Butter and buttermilk
Once you’ve poured out the buttermilk, put the butter into a large bowl. I use a metal bowl that I’ve cooled off in the fridge for a while. The whole secret to making this easy is to keep everything cool, otherwise the butterfat starts to melt and it’s harder to work with.

Butterfat ready for rinsing
Now you just put in a cup or so of cold water in the bowl and kneed the butter, kind of like bread dough but more gently. Pour out the water and put in some more. Keep doing this until the water stays clear. If your butter starts to melt, just put the whole thing in the freezer for a few minutes to cool it back down.
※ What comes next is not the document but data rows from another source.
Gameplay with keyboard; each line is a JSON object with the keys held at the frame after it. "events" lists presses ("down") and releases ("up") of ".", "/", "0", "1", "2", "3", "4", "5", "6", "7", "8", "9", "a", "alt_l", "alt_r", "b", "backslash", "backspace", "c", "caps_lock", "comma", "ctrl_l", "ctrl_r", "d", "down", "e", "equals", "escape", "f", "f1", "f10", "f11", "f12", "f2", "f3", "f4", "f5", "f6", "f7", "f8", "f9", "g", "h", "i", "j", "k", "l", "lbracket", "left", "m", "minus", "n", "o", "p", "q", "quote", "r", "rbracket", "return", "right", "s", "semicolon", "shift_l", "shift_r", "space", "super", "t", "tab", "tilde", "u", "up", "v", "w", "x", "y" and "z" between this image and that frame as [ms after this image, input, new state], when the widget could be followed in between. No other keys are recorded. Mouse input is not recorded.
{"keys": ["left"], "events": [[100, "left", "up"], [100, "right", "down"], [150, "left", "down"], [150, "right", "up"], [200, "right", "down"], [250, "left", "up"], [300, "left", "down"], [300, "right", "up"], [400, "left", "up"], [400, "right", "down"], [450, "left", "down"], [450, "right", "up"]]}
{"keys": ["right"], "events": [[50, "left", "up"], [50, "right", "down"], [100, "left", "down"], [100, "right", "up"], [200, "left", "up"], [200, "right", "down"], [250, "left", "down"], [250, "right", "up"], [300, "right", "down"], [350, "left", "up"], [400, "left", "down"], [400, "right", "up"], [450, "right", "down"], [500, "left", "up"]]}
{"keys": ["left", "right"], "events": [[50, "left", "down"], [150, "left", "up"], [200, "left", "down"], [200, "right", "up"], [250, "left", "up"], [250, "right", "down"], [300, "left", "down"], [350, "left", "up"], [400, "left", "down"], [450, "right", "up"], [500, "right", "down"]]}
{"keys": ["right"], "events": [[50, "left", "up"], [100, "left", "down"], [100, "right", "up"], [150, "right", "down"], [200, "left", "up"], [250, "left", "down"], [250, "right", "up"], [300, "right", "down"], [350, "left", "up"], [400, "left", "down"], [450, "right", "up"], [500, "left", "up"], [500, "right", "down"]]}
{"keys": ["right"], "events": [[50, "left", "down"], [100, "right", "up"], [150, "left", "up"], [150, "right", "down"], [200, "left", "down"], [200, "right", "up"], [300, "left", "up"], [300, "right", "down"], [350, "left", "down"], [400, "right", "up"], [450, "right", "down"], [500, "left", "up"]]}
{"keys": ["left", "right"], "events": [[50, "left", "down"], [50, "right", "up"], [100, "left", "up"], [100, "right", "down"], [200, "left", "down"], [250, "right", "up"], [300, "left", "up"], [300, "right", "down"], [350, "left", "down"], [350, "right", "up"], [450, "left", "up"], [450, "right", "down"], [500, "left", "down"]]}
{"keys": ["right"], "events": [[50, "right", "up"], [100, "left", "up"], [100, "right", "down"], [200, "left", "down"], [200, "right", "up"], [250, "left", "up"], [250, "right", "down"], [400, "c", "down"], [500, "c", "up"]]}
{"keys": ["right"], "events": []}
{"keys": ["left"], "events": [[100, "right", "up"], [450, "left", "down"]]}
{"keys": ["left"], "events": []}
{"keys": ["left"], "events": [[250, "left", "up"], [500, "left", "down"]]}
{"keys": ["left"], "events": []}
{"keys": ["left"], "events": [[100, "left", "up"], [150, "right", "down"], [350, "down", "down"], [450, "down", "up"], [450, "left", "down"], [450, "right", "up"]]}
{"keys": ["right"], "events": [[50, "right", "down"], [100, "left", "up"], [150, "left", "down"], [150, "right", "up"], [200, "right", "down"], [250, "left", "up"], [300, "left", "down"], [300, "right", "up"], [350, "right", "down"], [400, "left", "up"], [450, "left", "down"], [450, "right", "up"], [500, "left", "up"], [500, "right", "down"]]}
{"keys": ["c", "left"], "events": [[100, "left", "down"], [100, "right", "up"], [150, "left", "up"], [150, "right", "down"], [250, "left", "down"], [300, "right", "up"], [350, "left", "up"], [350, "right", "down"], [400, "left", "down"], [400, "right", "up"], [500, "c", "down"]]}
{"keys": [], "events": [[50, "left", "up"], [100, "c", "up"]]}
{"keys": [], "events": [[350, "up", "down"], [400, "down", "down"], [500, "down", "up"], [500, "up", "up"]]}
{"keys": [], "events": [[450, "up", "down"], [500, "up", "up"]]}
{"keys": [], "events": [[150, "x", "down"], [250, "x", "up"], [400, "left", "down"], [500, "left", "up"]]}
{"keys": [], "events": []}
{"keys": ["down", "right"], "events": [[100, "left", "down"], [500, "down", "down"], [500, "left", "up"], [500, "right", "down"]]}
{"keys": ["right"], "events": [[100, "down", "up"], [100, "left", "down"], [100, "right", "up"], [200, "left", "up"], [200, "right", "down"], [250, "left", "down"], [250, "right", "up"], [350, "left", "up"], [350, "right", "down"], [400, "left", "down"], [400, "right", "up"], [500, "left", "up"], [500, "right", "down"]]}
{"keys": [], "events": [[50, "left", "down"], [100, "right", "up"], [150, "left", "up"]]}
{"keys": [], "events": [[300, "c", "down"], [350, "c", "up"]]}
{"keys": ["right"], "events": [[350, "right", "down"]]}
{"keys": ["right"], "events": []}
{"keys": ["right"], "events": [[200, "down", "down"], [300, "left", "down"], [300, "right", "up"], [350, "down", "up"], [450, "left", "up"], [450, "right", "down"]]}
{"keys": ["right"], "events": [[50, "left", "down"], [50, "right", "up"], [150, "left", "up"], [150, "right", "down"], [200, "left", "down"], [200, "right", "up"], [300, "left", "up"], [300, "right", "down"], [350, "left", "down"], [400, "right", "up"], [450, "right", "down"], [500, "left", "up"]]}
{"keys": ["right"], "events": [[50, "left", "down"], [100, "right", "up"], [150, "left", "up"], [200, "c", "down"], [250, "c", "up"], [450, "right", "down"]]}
What you’re trying to do is rinse out all the buttermilk so you’re left with pure butter. Your butter will keep from spoiling quicker if you take out the buttermilk because fat doesn’t have much room for oxygen to get in.
Once you’ve pressed all the water out, just put it in a bowl and sit it in the fridge. You may find that the first time you put it away that you have a little liquid come out that you missed but that’s not really a problem.
What you have now is called sweet butter. It’s perfect for cooking because it’s unsalted (so your food doesn’t come out too salty). You can also add salt to make it something great for spreading on toast. Even better, you could add things like honey, herbs, garlic, or whatever your imagination comes up with to make a great new spread. I like to use butter on my pork chops or steak after they’re grilled as a board sauce in my Man Cave Zen dry rub steak recipe.
Here’s a quick video if you’d rather watch someone make butter than just read about it:
https://www.youtube.com/watch?v=FAkkrO7-1wo
If you want to make even more things at home, you need to pick up a copy of Homemade Living: Home Dairy with Ashley English: All You Need to Know to Make Cheese, Yogurt, Butter & More.
References used in this article:
Butter from cream, Wikipedia, Frugalliving TheKitchn
Nice, I’m going to get some and try this, it’s something cool to know.
This was my job as a kid growing up on various dairy farms only it was a big glass gallon jar. I’d roll it on my legs while I watched TV 😉 I taught my daughter to do it in a quart Mason jar and it was so much fun for us to do.